Les bandes-annonces ne dévoilant pas grand-chose si ce n’est une ribambelle de personnages et de chansons, j’avais peur de tomber sur un film choral à la Love Actually où les personnages ne font que se croiser. Heureusement, Tous en scène réussit de manière intelligente et équilibrée à lier histoires personnelles et construction du spectacle, notamment grâce à la mise en place d’ambiances musicales propres à chaque personnage et à un rythme de narration soutenu.

Buster Moon est un élégant koala qui dirige un grand théâtre, jadis illustre, mais aujourd’hui tombé en désuétude. Buster est un éternel optimiste, un peu bougon, qui aime son précieux théâtre au-delà de tout et serait prêt à tout pour le sauver.

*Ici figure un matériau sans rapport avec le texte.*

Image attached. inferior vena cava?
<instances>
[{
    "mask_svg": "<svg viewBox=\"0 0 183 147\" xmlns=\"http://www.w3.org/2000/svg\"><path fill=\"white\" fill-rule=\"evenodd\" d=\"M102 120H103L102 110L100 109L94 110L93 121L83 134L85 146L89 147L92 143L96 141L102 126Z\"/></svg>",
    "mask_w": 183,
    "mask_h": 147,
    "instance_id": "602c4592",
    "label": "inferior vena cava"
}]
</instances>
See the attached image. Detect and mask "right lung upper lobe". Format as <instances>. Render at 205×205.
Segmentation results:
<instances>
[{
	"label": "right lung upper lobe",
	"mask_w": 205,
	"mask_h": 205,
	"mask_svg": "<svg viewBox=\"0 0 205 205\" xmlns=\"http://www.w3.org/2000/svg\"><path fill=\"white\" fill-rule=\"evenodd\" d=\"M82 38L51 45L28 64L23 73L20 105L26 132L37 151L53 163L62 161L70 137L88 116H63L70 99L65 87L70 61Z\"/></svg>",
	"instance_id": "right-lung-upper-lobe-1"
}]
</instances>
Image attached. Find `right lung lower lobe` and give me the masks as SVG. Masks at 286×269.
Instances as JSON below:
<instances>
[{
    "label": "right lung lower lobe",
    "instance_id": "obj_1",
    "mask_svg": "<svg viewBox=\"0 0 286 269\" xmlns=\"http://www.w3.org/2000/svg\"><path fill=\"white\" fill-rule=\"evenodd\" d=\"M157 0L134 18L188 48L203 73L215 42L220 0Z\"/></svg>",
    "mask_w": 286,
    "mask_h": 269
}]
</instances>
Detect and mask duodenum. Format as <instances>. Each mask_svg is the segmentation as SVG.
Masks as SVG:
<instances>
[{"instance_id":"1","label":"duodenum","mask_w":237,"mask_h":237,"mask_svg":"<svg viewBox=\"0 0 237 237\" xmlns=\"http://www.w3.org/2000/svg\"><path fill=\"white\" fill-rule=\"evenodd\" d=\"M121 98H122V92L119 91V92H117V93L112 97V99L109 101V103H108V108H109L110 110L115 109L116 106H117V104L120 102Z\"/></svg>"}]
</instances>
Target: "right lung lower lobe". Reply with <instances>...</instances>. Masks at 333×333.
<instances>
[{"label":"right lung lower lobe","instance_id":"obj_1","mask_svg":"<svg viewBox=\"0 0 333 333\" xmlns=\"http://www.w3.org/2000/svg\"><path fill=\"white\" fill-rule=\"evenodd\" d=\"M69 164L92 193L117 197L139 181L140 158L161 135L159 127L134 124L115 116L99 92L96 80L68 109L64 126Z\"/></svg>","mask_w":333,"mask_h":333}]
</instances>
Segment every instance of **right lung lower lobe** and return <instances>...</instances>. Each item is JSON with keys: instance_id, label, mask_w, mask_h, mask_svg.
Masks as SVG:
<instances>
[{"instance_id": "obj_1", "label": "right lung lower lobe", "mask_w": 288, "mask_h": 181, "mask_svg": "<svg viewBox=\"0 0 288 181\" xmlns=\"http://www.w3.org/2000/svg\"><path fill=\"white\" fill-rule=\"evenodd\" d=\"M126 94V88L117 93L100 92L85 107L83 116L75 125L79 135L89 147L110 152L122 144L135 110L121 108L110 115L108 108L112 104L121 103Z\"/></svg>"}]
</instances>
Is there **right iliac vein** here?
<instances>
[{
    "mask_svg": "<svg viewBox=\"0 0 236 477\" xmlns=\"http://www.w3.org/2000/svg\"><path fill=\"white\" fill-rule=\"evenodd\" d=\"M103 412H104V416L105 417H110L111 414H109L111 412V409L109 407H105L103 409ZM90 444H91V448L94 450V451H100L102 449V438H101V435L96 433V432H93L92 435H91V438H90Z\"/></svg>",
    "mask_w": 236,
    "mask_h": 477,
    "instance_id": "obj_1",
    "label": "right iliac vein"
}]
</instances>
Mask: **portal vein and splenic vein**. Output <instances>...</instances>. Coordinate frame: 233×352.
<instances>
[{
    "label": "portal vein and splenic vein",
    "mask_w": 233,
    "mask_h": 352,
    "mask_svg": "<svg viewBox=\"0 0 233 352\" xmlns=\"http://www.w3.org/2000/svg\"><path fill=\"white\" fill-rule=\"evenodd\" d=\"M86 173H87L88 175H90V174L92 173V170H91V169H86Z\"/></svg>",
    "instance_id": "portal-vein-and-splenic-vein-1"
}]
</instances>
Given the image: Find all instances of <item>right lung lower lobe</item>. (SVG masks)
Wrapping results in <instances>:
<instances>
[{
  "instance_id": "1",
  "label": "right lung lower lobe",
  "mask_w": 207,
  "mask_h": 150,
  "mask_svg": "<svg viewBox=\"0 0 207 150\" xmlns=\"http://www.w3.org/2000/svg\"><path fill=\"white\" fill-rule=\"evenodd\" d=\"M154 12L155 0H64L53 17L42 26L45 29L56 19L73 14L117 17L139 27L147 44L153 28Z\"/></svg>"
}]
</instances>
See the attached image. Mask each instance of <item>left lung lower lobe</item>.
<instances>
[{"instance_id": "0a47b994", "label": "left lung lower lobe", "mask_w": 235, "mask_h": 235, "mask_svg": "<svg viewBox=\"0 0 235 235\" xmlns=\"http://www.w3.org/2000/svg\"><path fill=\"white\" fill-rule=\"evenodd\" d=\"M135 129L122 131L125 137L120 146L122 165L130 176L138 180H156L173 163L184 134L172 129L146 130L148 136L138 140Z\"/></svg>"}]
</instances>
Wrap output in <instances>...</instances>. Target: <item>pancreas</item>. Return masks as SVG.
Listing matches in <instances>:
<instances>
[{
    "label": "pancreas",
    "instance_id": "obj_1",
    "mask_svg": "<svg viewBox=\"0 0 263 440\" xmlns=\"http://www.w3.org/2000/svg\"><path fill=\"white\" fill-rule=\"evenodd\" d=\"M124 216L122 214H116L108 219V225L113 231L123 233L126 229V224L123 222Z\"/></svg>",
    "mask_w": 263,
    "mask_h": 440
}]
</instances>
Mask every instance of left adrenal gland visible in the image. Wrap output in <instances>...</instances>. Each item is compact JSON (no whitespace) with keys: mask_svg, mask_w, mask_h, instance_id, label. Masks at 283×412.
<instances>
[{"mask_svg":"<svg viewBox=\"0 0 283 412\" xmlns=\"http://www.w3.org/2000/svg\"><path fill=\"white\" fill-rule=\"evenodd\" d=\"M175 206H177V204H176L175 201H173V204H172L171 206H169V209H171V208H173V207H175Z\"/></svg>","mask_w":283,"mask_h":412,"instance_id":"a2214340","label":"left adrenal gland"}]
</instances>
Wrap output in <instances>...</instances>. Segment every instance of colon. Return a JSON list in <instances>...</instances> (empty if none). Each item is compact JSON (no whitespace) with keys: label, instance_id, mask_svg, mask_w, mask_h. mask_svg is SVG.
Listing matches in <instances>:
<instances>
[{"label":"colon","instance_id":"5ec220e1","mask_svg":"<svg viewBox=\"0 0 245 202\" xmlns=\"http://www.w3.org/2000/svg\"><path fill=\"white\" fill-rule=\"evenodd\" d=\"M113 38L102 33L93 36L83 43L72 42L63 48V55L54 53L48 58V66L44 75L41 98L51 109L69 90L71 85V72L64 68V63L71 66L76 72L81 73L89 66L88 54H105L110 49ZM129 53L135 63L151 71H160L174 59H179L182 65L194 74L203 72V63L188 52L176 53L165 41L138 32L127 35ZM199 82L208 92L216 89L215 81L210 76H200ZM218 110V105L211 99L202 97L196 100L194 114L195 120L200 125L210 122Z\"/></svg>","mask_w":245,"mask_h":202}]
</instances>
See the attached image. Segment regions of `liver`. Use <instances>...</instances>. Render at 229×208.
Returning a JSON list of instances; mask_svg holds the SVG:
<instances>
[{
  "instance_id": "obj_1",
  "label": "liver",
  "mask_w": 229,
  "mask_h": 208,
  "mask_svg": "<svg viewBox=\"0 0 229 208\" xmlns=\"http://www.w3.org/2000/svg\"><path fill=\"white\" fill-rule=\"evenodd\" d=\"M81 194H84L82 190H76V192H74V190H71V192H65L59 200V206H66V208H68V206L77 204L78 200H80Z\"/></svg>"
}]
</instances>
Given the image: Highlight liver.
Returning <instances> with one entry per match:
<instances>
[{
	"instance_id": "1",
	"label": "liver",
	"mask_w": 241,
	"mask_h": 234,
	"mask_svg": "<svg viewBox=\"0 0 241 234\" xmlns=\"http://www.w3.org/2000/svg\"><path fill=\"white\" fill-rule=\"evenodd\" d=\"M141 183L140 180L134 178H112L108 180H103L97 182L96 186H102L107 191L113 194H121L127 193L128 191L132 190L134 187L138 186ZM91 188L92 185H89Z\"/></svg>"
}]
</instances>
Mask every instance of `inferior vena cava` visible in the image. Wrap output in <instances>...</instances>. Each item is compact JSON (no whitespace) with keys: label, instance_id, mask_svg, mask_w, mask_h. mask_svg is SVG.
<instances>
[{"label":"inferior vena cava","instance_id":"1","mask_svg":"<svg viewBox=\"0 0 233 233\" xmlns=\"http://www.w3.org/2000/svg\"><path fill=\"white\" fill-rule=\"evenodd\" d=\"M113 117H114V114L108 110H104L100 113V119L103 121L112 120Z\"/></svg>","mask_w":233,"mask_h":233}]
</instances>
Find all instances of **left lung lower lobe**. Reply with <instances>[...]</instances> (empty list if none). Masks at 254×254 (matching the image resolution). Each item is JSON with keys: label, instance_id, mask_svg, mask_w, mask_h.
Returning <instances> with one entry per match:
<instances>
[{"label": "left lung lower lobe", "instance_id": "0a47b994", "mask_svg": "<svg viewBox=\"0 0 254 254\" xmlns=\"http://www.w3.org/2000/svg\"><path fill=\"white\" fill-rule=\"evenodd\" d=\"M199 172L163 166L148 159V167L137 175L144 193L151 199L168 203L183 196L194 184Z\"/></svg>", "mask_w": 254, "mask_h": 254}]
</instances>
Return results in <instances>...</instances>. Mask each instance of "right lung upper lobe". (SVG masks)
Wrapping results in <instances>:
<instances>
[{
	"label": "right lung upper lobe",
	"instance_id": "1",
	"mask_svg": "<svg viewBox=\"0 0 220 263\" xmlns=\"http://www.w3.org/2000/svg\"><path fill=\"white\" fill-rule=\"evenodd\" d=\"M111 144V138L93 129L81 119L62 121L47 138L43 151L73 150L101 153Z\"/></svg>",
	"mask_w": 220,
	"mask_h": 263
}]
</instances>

C’est alors qu’il trouve une chance en or pour redorer son blason tout en évitant la destruction de ses rêves et de toutes ses ambitions : une compétition mondiale de chant…

C’est aussi ce qui permet à ce scénario somme toute classique de parfaitement fonctionner et d’entraîner le spectateur avec lui : des personnages se rassemblent pour monter un spectacle, ils s’y consacrent et leur vie semble s’améliorer, jusqu’à ce que tout parte en cacahuète et que la situation soit encore plus désespérée qu’au départ. Ils font alors front commun une dernière fois, et c’est le spectacle final de la salvation, le happy end pour tous.

L’autre astuce ? Créer des personnages justes et attachants. De la mère de famille noyée dans son quotidien au jeune homme qui ne souhaite pas suivre son père dans ses activités illégales, en passant par l’adolescente qui n’a pas encore formé sa propre personnalité… Ils amènent tous des considérations personnelles qui enrichissent le récit et donnent lieu à des scènes tantôt émouvantes, tantôt amusantes, toujours vivantes.

Et bien sur Buster Moon, le propriétaire du théâtre par qui tout commence. C’est un plaisir de suivre la création d’un spectacle aux côtés de ce koala aux multiples facettes. Grand rêveur, il est aussi un véritable coach (digne d’un télé-crochet) quand il sélectionne et prépare les numéros des artistes, un homme d’affaires quand il démarche des investisseurs, un mentor quand il dévoile les coulisses de la machinerie, un bricoleur quand il construit les décors de scène… Tout un personnage !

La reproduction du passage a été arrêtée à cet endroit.